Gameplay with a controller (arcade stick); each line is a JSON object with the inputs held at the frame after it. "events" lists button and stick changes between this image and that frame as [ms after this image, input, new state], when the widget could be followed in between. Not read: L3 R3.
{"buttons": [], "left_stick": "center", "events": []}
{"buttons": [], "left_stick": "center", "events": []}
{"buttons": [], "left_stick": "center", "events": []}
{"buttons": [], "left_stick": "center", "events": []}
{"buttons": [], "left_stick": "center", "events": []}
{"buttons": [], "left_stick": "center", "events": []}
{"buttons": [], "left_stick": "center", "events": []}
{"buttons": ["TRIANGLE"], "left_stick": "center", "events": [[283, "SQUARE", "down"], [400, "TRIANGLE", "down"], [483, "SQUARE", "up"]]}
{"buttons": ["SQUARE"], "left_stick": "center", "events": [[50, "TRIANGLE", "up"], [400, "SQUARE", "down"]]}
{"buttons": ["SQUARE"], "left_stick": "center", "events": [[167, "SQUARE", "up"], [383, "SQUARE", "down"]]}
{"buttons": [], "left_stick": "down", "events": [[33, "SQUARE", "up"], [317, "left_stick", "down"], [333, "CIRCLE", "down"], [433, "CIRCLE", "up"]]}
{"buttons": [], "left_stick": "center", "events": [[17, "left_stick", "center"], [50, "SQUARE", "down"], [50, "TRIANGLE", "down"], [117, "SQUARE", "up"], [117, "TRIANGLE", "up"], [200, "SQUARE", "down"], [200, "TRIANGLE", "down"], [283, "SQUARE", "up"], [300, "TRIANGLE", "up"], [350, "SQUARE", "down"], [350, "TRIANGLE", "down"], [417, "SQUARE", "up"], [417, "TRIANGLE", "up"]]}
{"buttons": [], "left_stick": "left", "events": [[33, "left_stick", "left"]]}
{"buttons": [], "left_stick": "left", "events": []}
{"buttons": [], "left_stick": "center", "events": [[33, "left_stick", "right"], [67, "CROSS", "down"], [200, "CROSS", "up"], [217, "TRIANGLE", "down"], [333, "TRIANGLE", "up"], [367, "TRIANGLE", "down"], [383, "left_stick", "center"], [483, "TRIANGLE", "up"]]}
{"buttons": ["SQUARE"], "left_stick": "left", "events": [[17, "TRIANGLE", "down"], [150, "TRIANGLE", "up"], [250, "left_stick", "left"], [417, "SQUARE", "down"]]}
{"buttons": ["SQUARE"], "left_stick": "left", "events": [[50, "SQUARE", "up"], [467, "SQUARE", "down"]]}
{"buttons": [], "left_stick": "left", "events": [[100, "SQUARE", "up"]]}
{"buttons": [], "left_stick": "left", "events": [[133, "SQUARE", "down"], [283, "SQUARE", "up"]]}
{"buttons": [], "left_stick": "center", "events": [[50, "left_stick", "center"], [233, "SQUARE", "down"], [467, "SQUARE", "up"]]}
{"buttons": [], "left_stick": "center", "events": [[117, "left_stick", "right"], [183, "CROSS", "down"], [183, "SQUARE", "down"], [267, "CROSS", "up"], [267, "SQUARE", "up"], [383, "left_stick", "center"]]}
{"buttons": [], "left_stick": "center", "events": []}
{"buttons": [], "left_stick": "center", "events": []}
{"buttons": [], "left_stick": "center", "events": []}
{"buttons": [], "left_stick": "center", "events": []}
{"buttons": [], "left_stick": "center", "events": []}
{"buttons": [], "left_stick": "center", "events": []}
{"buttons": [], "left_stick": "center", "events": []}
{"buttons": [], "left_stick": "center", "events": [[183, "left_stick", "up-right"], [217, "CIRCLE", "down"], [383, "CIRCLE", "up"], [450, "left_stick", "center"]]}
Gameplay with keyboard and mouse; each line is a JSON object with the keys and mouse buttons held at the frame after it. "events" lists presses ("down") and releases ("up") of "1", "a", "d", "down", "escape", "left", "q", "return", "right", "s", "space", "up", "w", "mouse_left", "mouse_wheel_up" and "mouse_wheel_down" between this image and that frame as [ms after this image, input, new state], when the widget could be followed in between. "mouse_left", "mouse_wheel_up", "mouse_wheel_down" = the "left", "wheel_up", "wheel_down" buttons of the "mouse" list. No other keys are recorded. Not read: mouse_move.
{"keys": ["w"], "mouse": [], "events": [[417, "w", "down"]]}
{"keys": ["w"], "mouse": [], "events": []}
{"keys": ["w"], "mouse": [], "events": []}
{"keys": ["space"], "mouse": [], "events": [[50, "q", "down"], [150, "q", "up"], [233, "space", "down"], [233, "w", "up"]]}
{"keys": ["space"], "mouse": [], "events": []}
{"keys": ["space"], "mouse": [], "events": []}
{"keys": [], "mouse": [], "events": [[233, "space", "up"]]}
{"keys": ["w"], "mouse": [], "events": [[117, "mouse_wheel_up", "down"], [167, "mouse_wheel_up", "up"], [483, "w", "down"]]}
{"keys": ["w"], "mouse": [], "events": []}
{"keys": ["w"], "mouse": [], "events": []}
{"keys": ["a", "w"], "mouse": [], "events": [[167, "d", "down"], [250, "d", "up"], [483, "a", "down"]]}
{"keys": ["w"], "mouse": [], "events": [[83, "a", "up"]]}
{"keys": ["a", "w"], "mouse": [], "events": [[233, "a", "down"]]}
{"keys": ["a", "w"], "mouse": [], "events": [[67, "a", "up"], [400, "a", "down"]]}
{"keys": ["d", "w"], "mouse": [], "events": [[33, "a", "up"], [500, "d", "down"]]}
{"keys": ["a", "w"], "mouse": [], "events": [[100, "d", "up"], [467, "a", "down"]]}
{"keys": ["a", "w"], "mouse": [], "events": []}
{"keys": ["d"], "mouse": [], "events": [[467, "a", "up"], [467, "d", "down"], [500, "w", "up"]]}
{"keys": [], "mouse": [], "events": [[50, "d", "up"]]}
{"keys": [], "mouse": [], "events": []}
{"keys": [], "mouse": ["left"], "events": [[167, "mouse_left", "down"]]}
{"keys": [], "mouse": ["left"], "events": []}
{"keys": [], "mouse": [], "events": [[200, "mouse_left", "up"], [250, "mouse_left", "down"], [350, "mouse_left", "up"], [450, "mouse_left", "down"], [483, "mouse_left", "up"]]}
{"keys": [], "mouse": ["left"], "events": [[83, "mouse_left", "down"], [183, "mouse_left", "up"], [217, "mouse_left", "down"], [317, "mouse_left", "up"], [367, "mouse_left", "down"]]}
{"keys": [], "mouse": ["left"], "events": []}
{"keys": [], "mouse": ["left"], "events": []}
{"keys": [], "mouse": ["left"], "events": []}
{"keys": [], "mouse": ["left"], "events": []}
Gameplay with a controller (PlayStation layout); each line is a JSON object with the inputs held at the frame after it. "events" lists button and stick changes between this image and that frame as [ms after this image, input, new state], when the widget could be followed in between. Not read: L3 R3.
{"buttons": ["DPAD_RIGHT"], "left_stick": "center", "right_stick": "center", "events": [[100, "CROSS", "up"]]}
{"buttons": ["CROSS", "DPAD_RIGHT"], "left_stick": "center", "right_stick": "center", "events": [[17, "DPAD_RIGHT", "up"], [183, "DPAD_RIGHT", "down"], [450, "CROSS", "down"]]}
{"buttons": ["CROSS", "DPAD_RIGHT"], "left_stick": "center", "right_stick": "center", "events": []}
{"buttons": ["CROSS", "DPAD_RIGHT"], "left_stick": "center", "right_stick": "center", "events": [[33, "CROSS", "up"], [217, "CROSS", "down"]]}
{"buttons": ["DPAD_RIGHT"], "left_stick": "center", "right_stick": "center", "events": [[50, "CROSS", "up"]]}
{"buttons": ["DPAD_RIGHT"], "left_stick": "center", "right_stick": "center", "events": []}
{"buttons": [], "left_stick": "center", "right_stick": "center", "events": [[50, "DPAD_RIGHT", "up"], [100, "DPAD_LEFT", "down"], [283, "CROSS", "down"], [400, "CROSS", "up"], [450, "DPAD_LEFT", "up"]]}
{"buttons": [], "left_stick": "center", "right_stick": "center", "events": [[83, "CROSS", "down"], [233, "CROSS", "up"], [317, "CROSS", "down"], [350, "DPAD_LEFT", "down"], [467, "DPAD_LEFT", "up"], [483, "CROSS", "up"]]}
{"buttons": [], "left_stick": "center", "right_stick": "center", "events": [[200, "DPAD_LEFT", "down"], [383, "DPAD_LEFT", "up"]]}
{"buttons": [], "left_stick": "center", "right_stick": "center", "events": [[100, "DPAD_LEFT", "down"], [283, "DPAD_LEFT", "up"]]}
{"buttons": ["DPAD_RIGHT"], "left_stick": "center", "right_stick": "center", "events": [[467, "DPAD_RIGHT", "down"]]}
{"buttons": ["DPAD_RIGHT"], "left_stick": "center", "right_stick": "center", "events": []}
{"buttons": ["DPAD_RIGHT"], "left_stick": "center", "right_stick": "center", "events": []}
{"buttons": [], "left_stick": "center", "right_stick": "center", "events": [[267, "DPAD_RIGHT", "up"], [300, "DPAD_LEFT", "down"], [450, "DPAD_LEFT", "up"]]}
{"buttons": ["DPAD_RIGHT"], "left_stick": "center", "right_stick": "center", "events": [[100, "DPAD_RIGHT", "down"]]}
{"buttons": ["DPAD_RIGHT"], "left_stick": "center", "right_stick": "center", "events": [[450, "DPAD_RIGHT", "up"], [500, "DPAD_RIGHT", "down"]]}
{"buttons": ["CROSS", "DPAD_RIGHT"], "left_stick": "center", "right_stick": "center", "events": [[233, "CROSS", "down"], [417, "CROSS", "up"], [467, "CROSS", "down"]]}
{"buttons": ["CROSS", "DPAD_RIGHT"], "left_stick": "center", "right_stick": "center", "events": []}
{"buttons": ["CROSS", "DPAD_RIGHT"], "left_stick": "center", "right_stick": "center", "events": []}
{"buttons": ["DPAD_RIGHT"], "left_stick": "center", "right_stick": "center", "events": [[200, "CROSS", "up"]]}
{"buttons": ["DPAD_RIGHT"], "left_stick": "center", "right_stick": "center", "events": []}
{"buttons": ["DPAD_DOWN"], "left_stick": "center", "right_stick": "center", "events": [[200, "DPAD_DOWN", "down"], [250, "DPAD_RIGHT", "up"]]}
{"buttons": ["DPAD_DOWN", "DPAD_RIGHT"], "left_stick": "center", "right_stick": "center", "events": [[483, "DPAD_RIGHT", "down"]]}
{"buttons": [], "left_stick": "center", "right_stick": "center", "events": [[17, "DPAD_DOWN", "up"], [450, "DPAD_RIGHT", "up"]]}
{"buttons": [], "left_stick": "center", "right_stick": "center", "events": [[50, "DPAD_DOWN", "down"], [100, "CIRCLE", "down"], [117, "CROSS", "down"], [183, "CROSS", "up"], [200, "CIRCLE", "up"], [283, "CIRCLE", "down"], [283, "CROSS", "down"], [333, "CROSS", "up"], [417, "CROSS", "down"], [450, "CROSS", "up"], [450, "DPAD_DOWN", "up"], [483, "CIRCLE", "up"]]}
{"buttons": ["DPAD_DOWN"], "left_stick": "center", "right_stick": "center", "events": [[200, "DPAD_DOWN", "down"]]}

■ WHAT THIS TASK INVOLVES:
In the listing, return each line containing the string "that".

■ SOLUTION FOR THIS PROBLEM:
Gameplay with a controller (arcade stick); each line is a JSON object with the inputs held at the frame after it. "events" lists button and stick changes between this image and that frame as [ms after this image, input, new state], when the widget could be followed in between. Not read: L3 R3.
Gameplay with keyboard and mouse; each line is a JSON object with the keys and mouse buttons held at the frame after it. "events" lists presses ("down") and releases ("up") of "1", "a", "d", "down", "escape", "left", "q", "return", "right", "s", "space", "up", "w", "mouse_left", "mouse_wheel_up" and "mouse_wheel_down" between this image and that frame as [ms after this image, input, new state], when the widget could be followed in between. "mouse_left", "mouse_wheel_up", "mouse_wheel_down" = the "left", "wheel_up", "wheel_down" buttons of the "mouse" list. No other keys are recorded. Not read: mouse_move.
Gameplay with a controller (PlayStation layout); each line is a JSON object with the inputs held at the frame after it. "events" lists button and stick changes between this image and that frame as [ms after this image, input, new state], when the widget could be followed in between. Not read: L3 R3.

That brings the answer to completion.